Campaign of the Month: October 2017
Blood & Bourbon
The Invictus
“Value is the most invincible and impalpable of ghosts, and comes and goes unthought of while the visible and dense matter remains as it was.”
W. Stanley Jevons
“Aim at perfection in everything, though in most things it is unattainable.
However, they who aim at it, and persevere, will come much nearer to it than
those whose laziness and despondency make them give it up as unattainable.”
Lord Chesterfield
“Blood ages like wine,
But only with the best vintage, cellar and cask becomes priceless.”
Invictus proverb
The New Orleans Invictus bitterly resents the dominance that the Sanctified exert over the city. New Orleans has passed through the hands of multiple governments during its history, any one of which could have provided the occasion for a change of power among the Kindred as well. The Crescent City is one of the centers of power for the “Southern Nobility,” the old plantation families that still practice the customs of, and survive on the monies from, the days when they owned not only the fields but also the people who worked them. Further, while no records survive to prove any such thing, most local Kindred believe that the first European Kindred to arrive, in the nights before the coming of the Spanish and Prince Vidal, were Invictus. A great many members of the First Estate in the Crescent City honestly believe that New Orleans is rightfully theirs. Of course, Invictus Kindred tend to believe that every domain is rightfully theirs, but in this instance they feel particularly strongly about it.

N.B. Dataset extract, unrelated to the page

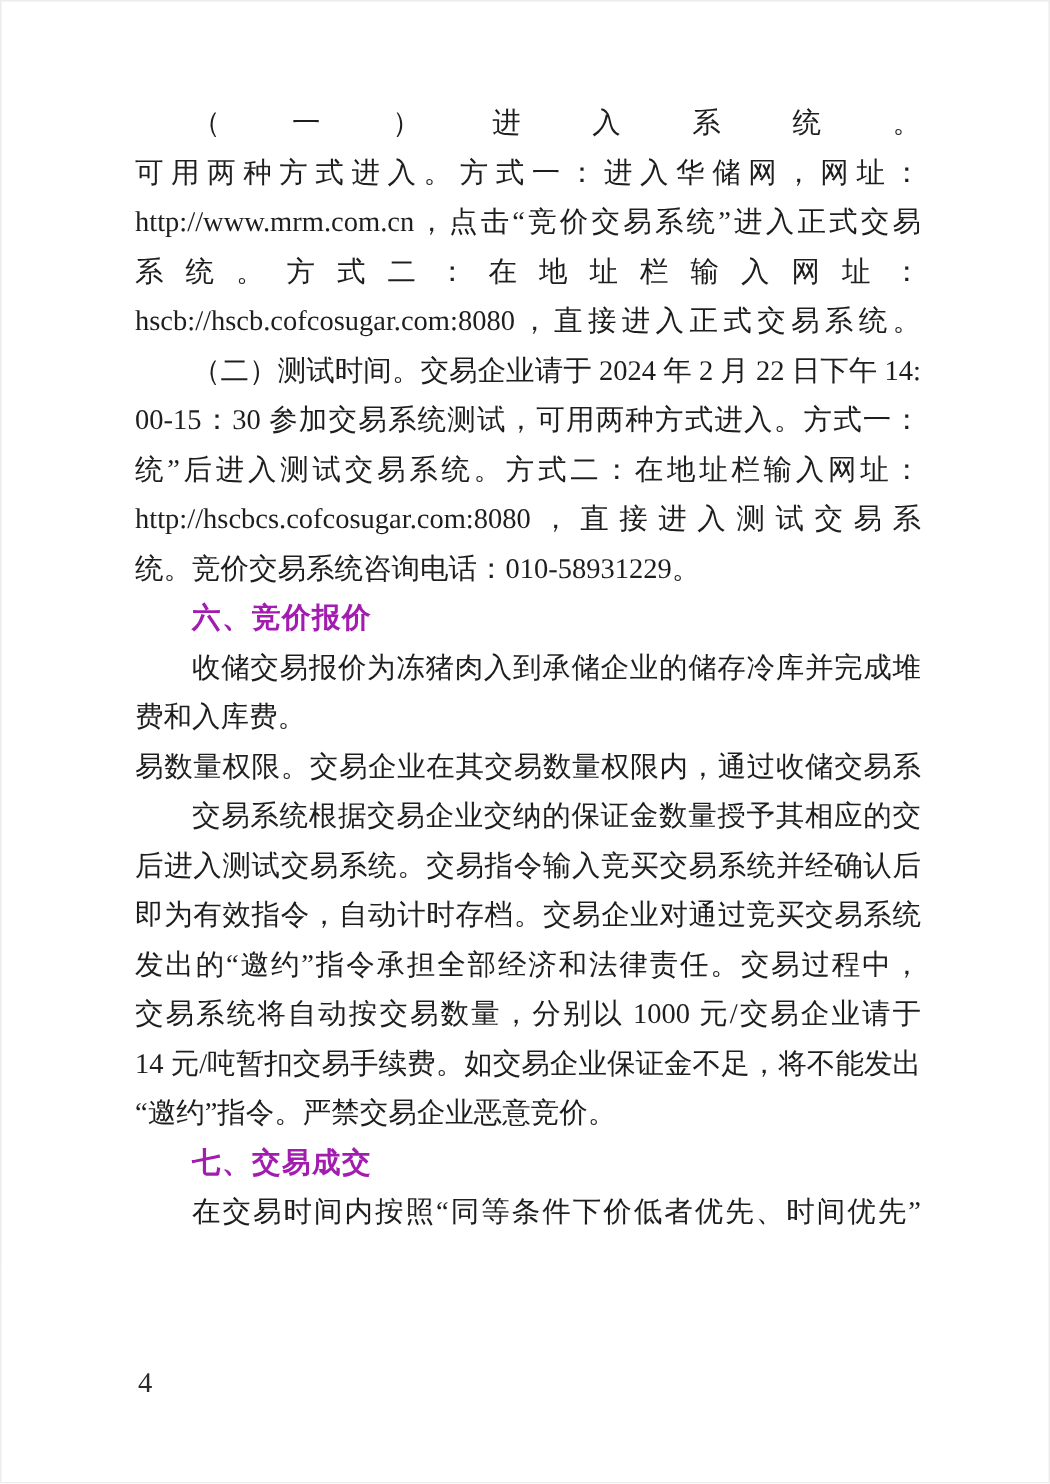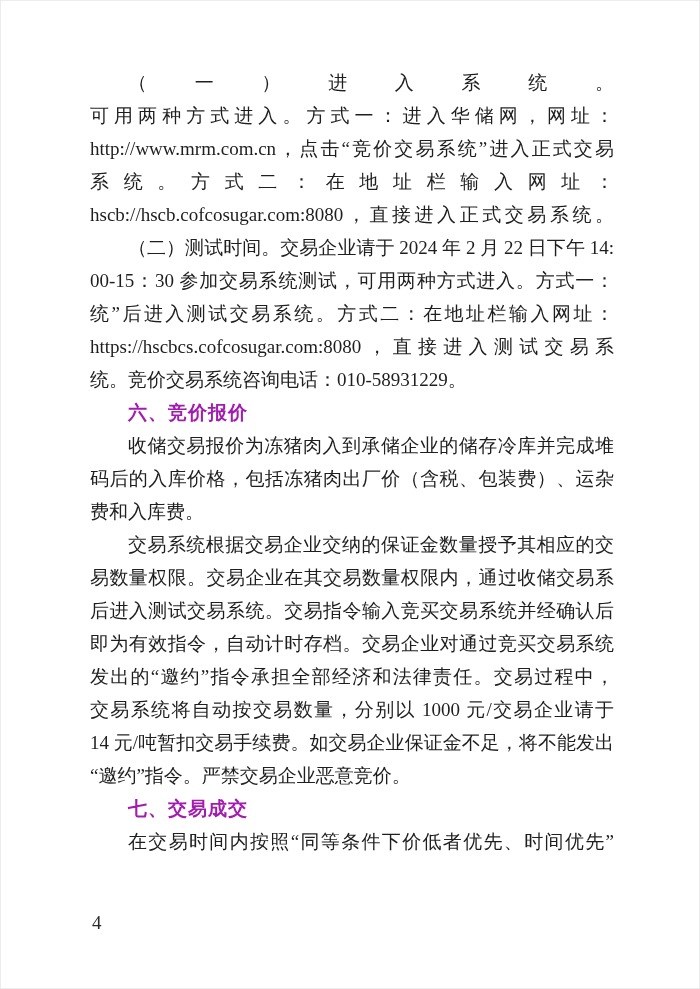"https://hscbcs.cofcosugar.com:8080，直接进入测" div.line { text: https://hscbcs.cofcosugar.com:8080 -> http://hscbcs.cofcosugar.com:8080 }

For the most part, Invictus vampires in New Orleans grit their teeth and follow the Lancea et Sanctum’s customs and traditions, especially in Elysium. It chafes them to do so, but the alternative is banishment from court functions, and cutting off their own access to what little power they wield would be foolish. The Invictus thus serve as long-standing, albeit grudging allies to the prince. Support for the Sanctified is particularly strong among the First Estate’s Ventrue, who owe allegiance to Vidal as their strategos and resent the Toreador dominance of their covenant. Some of the city’s younger Invictus, however, are slowly but surely drifting toward Antoine Savoy’s camp. Since the Invictus is nowhere near a position where it can yet put one of its own in charge, many of its malcontents prefer to at least support someone less fanatical than Vidal. Still, showing too much loyalty to Savoy is frowned upon—the Lancea et Sanctum is still the Lancea et Sanctum, after all. Some Invictus Kindred have even gone so far as to attempt alliances with Anarch gangs in order to oust the Sanctified, but have obtained only limited success so far. Baron Cimitière and the Anarchs are willing to exchange occasional information with the Invictus, but are unwilling to actually work alongside those whose objectives they trust no more than they do Vidal or Savoy.
At its own covenant gatherings, the Invictus looks and feels very much like a gathering of traditional Southern ladies and gentlemen. Its meetings have an air of refinement about them, of the last keepers of a lost noble tradition. Only a few of the eldest and most eccentric actually still dress in the garb of the 19th century, but the customs and etiquette of the Old South are alive and well. Unfortunately, many of the other attitudes of the time survive as well, and a significant minority of the city’s Invictus Kindred maintain their old racial prejudices. This isn’t to say that no black or Latin vampires have joined the New Orleans Invictus, only that a select group of the covenant’s most affluent and influential make a point of snubbing these “lower-born” members.